Extremely heavy rainfall floods Washington, D.C., nearly a month's worth of rain in 1 hour

Extremely heavy rainfall floods Washington, D.C., nearly a month's worth of rain in 1 hour

Extremely heavy rainfall hit Washinton, D.C. metro area, on July 8, 2019, turning roads into rivers and forcing authorities to issue Flash Flood Emergencies.

In just one hour, some areas just west of capital saw over 76.2 mm (3 inches) of rain, especially along the Potomac River. Areas of concern include the Great Falls, Virginia, area and southeastern Montgomery County, Maryland.

Reagan National Airport, an official observing site, saw 70.8 mm (2.79 inches) of rain in just one hour, beating a 1945 record of 52 mm (2.05 inches), The Washington Post reported. More rain fell in that hour in the capital than in the past 38 days combined. 

More than a dozen water rescues were performed after raging floodwaters turned numerous roads into rivers.

Much of D.C., Arlington, Montgomery, Frederick, and Carroll counties received 51 - 102 mm (2 to 4 inches) of rain, with many areas picking up those amounts in only 1 or 2 hours, AccuWeather reports. Radar estimates close to Frederick, Maryland, indicate rainfall totals over 102 mm (4 inches). 

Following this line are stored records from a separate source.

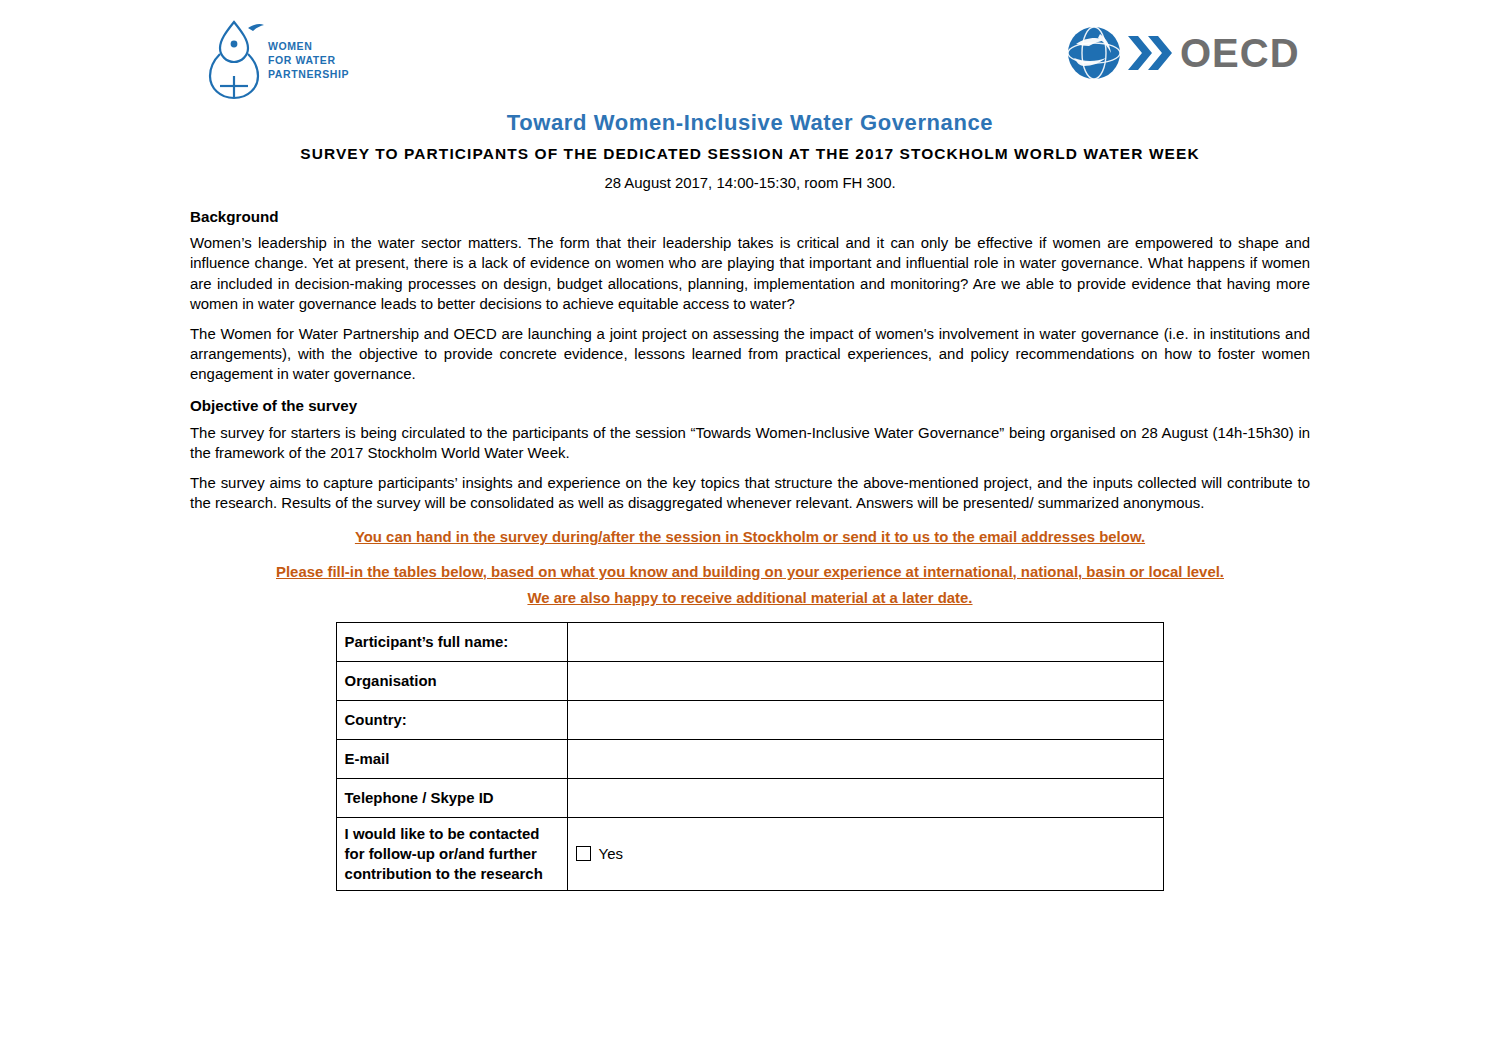WOMEN FOR WATER PARTNERSHIP
OECD
Toward Women-Inclusive Water Governance
Survey to participants of the dedicated session at the 2017 Stockholm World Water Week
28 August 2017, 14:00-15:30, room FH 300.
Background
Women’s leadership in the water sector matters. The form that their leadership takes is critical and it can only be effective if women are empowered to shape and influence change. Yet at present, there is a lack of evidence on women who are playing that important and influential role in water governance. What happens if women are included in decision-making processes on design, budget allocations, planning, implementation and monitoring? Are we able to provide evidence that having more women in water governance leads to better decisions to achieve equitable access to water?
The Women for Water Partnership and OECD are launching a joint project on assessing the impact of women's involvement in water governance (i.e. in institutions and arrangements), with the objective to provide concrete evidence, lessons learned from practical experiences, and policy recommendations on how to foster women engagement in water governance.
Objective of the survey
The survey for starters is being circulated to the participants of the session “Towards Women-Inclusive Water Governance” being organised on 28 August (14h-15h30) in the framework of the 2017 Stockholm World Water Week.
The survey aims to capture participants’ insights and experience on the key topics that structure the above-mentioned project, and the inputs collected will contribute to the research. Results of the survey will be consolidated as well as disaggregated whenever relevant. Answers will be presented/ summarized anonymous.
You can hand in the survey during/after the session in Stockholm or send it to us to the email addresses below.
Please fill-in the tables below, based on what you know and building on your experience at international, national, basin or local level.
We are also happy to receive additional material at a later date.
| Participant’s full name: | |
| Organisation | |
| Country: | |
| E-mail | |
| Telephone / Skype ID | |
| I would like to be contacted for follow-up or/and further contribution to the research | Yes |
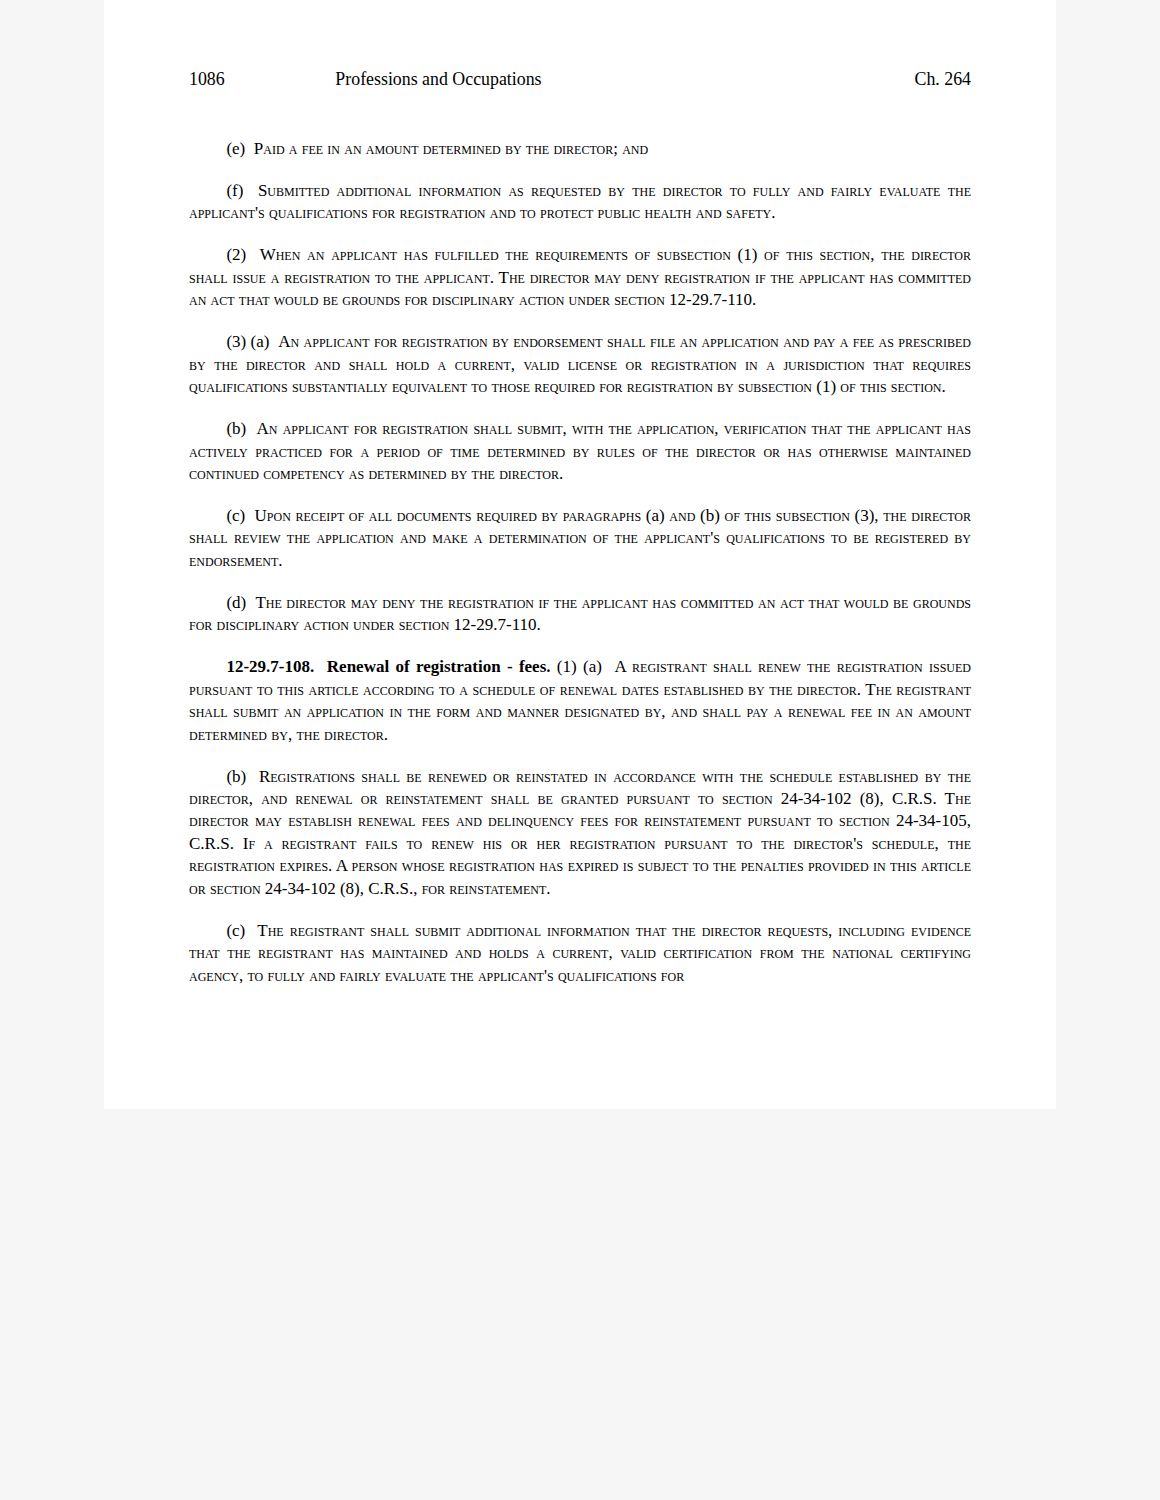1086
Professions and Occupations
Ch. 264
(e) Paid a fee in an amount determined by the director; and
(f) Submitted additional information as requested by the director to fully and fairly evaluate the applicant's qualifications for registration and to protect public health and safety.
(2) When an applicant has fulfilled the requirements of subsection (1) of this section, the director shall issue a registration to the applicant. The director may deny registration if the applicant has committed an act that would be grounds for disciplinary action under section 12-29.7-110.
(3) (a) An applicant for registration by endorsement shall file an application and pay a fee as prescribed by the director and shall hold a current, valid license or registration in a jurisdiction that requires qualifications substantially equivalent to those required for registration by subsection (1) of this section.
(b) An applicant for registration shall submit, with the application, verification that the applicant has actively practiced for a period of time determined by rules of the director or has otherwise maintained continued competency as determined by the director.
(c) Upon receipt of all documents required by paragraphs (a) and (b) of this subsection (3), the director shall review the application and make a determination of the applicant's qualifications to be registered by endorsement.
(d) The director may deny the registration if the applicant has committed an act that would be grounds for disciplinary action under section 12-29.7-110.
12-29.7-108. Renewal of registration - fees. (1) (a) A registrant shall renew the registration issued pursuant to this article according to a schedule of renewal dates established by the director. The registrant shall submit an application in the form and manner designated by, and shall pay a renewal fee in an amount determined by, the director.
(b) Registrations shall be renewed or reinstated in accordance with the schedule established by the director, and renewal or reinstatement shall be granted pursuant to section 24-34-102 (8), C.R.S. The director may establish renewal fees and delinquency fees for reinstatement pursuant to section 24-34-105, C.R.S. If a registrant fails to renew his or her registration pursuant to the director's schedule, the registration expires. A person whose registration has expired is subject to the penalties provided in this article or section 24-34-102 (8), C.R.S., for reinstatement.
(c) The registrant shall submit additional information that the director requests, including evidence that the registrant has maintained and holds a current, valid certification from the national certifying agency, to fully and fairly evaluate the applicant's qualifications for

The heavy rain also flooded the runway at Frederick Municipal Airport, covering the wheels of some aircraft. At the White House, the rain started to flood the basement. Meanwhile, the second flood entrance of the Pentagon "leaks" on Monday morning, CNN Pentagon Correspondent Barbara Starr reports.

Featured image credit: NOAA/GOES-East. Acquired 15:40 UTC, July 8, 2019

Amtrak Spokesman Jason Abrams told CNN that, around 10:20 LT Monday morning, 6 trains, including the Carolinian and Northeast Regional, were stopped "due to flooding/washout conditions" on tracks south of Alexandria, Virginia.

Arlington, Virginia, recorded 83.8 mm (3.3 inches) of rain over the course of an hour at Reagan National Airport early Monday, according to AccuWeather Senior Meteorologist Alex Sosnowski. Its normal monthly total is 93.9 mm (3.7 inches).